Apart from our recently obtained findings, four independent studies have thus far been performed to evaluate the predictive/prognostic impact of HOTAIR genomic or/and transcriptomic level(s) on the peripheral blood of breast cancer patients. In 2016, an article was published in the “Thoracic Cancer” journal suggesting overexpression of HOTAIR in circulating peripheral blood of breast cancer patients. Nevertheless, accuracy of this experiment could not be truthfully validated, regarding the wrongly highlighted primers utilized for the evaluation of HOTAIR expression level [2].

On April 2015, findings published in the “Journal of Translational Medicine” suggested up-regulation of HOTAIR expression in the breast cancer tissues and cell lines, through inhibiting miR-148 by estrogenic GPER signalling activity. This article also indicated overexpression of HOTAIR in the patients’ peripheral blood mononuclear cells [3]. Later, another investigation, published in the journal of “Cancer Biomarkers” on May 2018, also suggested positive association of circulating HOTAIR expression with tumour size, positive lymph node quantity and farther metastasis location [4]. Findings obtained from these studies raised the curiosity to navigate the cause(s) of this inconsistency on the mode of HOTAIR expression in the breast cancer patients’ circulating and peripheral blood mononuclear cells compared to the observed results in our experiment. Analysing the latter two experiments showed that similar to our experiment, the allocated HOTAIR primers could anneal both DNA and cDNA molecules, while no DNase treatment has been reported following the isolation of total RNA from the implicated samples. In this case, the data obtained from qRT-PCR would consequently represent combination of both genomic and transcriptomic HOTAIR levels and they could not realistically signify the HOTAIR circulatory or mononuclear cell RNA level in peripheral blood.

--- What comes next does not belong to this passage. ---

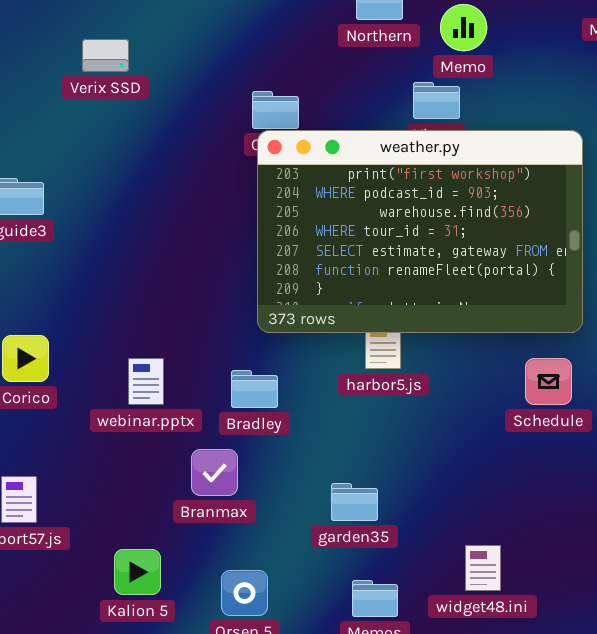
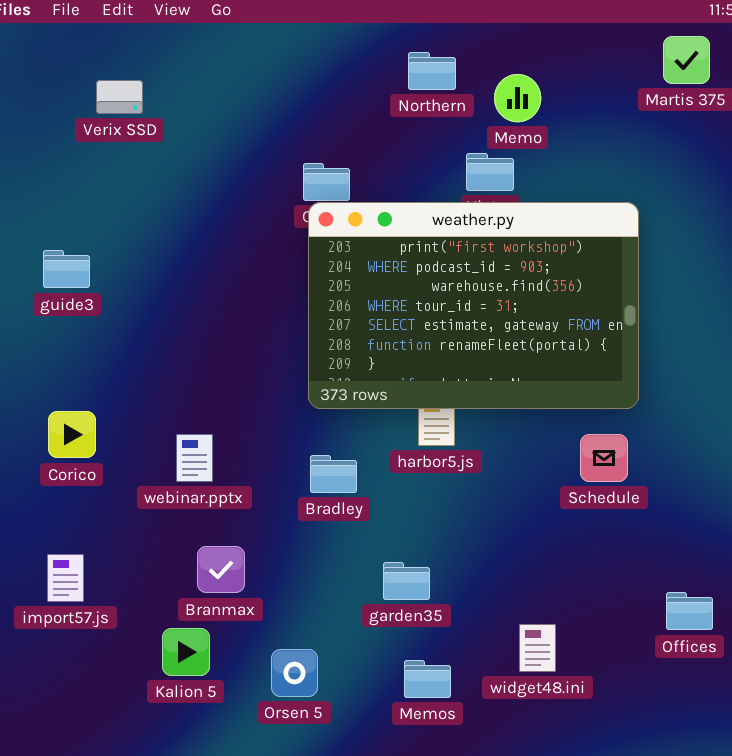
Verix SSD: [82,39,129,72] -> [96,80,143,114], moved
Bradley: [231,370,278,408] -> [310,455,357,493], moved
Branmax: [191,449,238,496] -> [197,546,245,593], moved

On the other hand, another original article was published on July 2015 in the “Breast Cancer Research and Treatment” journal suggesting HOTAIR circulatory DNA as a predictive/prognostic breast cancer biomarker. In this experiment, DNase I was utilized to evaluate RNA expression level of HOTAIR. Additionally, to evaluate genomic copy number of HOTAIR, RNA was not reverse transcribed. Findings showed no significant expression level of HOTAIR transcription, while HOTAIR circulatory DNA was almost duplicated in the serum of breast cancer patients compared to the normal individuals [5]. These findings are somehow in line with our finding, showing low expression level of HOTAIR. Curiously, analysing the data from the “Expression Atlas Biobank of European Bioinformatics Institute” also proposed no significant to very low HOTAIR transcript level in not only normal individuals’ but also breast cancer patients’ peripheral blood [6, 7].

Conclusion

Current advances have introduced particular lncRNAs as potential molecular biomarkers utilized for prediction, diagnosis or prognosis of some disorders. HOTAIR up-regulation has also been determined in many types of malignant tissue and cell, including breast cancer. Despite some investigations suggesting the role of HOTAIR expression, as a potential peripheral blood molecular biomarker, in the prediction/prognosis of breast cancer, evidences obtained from the other studies propose that the obtained results from former experiments could carry some technical error. Thus, the significance might be prevailed due to the presence of HOTAIR circular DNA, but not a significant expression level of the corresponding RNA. This is in line with the data represented in the “Expression Atlas Biobank of European Bioinformatics Institute”. There is no doubt that further investigations would shed light on this discrepancy.